May be worth trying to add the same content via the classic UI and see if it works in the same way.
By adding it via code, you could potentially be avoiding some client side sanitizing that is applied before saving it?- Kirk LiemohnBrass Contributor
Yes, it that is certainly the case.
I am finding that if I change:
<div class="{custom-class">
<table {stuff1}>
{stuff2}
</table>
</div>
to:
<div class="canvasRteResponsiveTable">
<div class="tableWrapper">
<table title="Table" {stuff1}>
{stuff2}
</table>
</div>
</div>
That my tables are now preserved.
I have also found Bert Jansen has created the following which may help: https://github.com/SharePoint/PnP-Tools/blob/master/Solutions/SharePoint.Modernization/SharePointPnP.Modernization.Framework/Transform/HtmlTransformator.cs
I'd really like to know what other edges he has found...
- BertJansen
Microsoft
The pnp page transformation engine does handle the transformation from wiki html to modern text editor compliant html.
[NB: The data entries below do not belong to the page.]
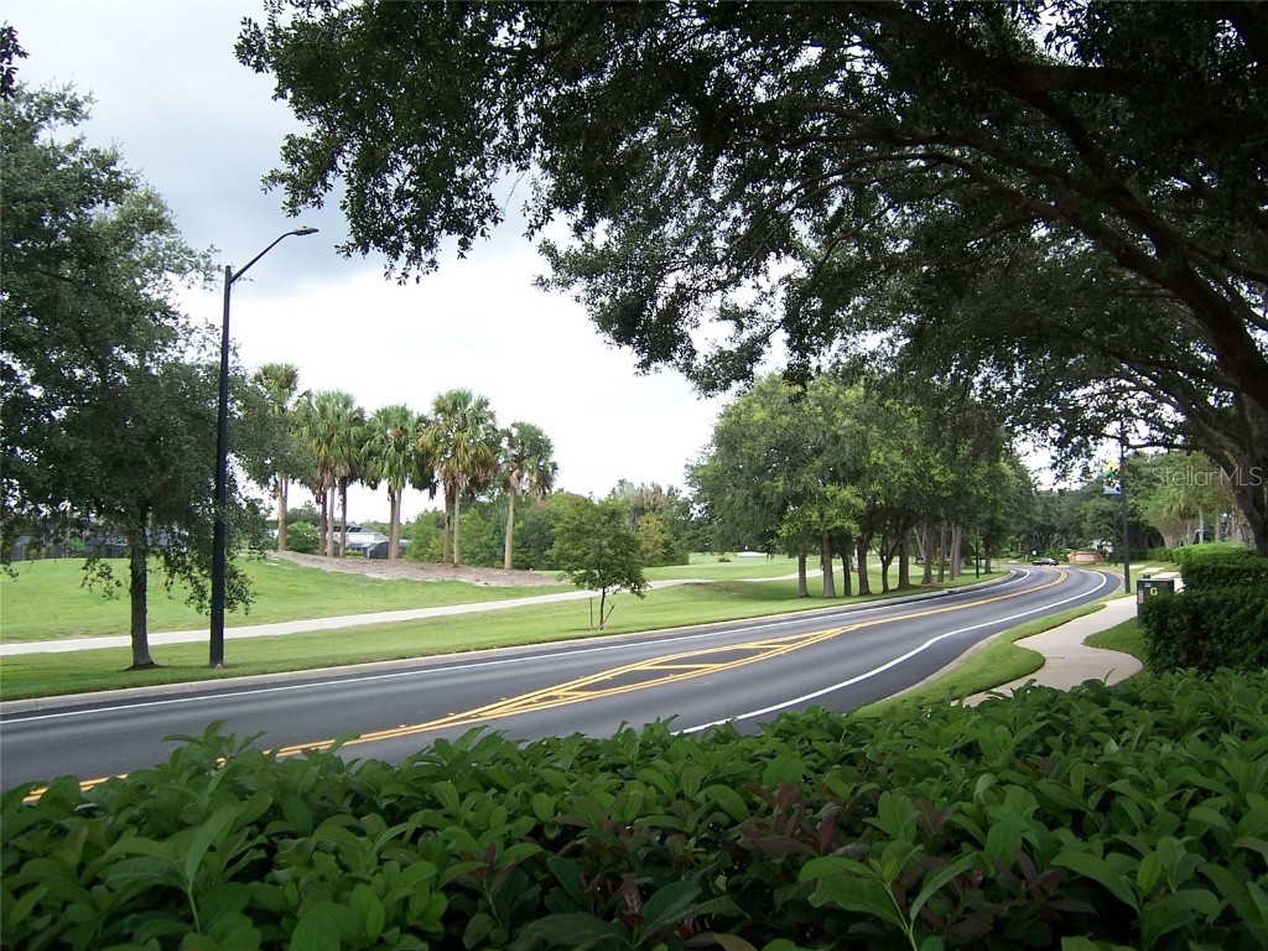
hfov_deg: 55.4
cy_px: 476
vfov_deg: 42.9
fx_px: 1209
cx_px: 634
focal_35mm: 33
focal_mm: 5.5
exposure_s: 1/125
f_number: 3.4
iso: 80
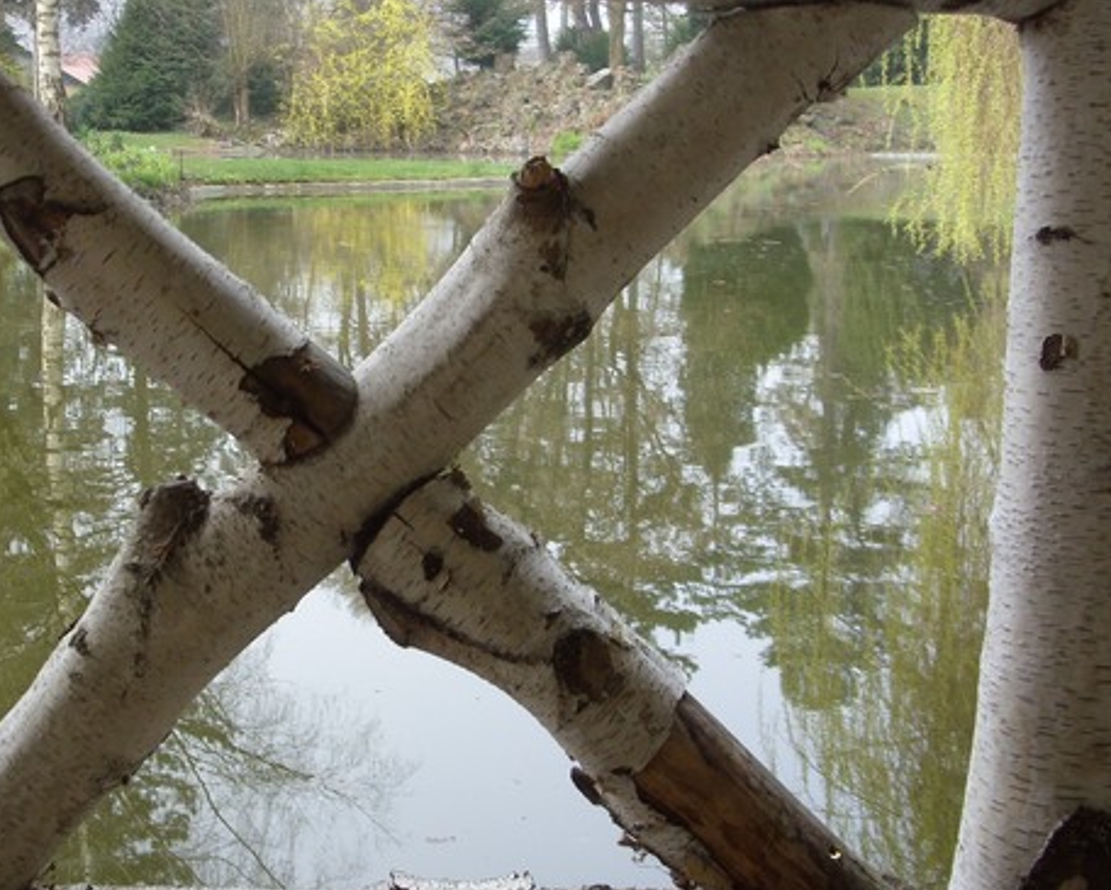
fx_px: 2006
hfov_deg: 30.7
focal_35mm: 61
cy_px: 488
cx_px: 353
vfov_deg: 25.0
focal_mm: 6.3
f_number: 2.8
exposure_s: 1/250
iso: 50
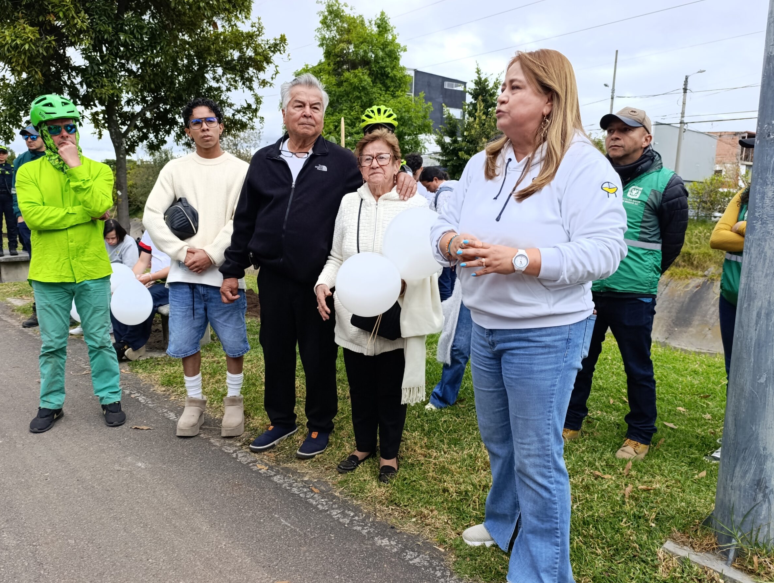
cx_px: 361
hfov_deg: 69.2
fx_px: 560
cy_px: 295
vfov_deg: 55.0
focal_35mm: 25
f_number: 1.6
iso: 50
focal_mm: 6.14
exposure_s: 1/350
As you've noted you can simply assign html and it will show, but in order to edit the html it must be compliant with what the text editor supports.
See https://github.com/SharePoint/PnP-Tools/blob/master/Solutions/SharePoint.Modernization/SharePointPnP.Modernization.Framework/Transform/HtmlTransformator.cs for a starting basis for your own transformator.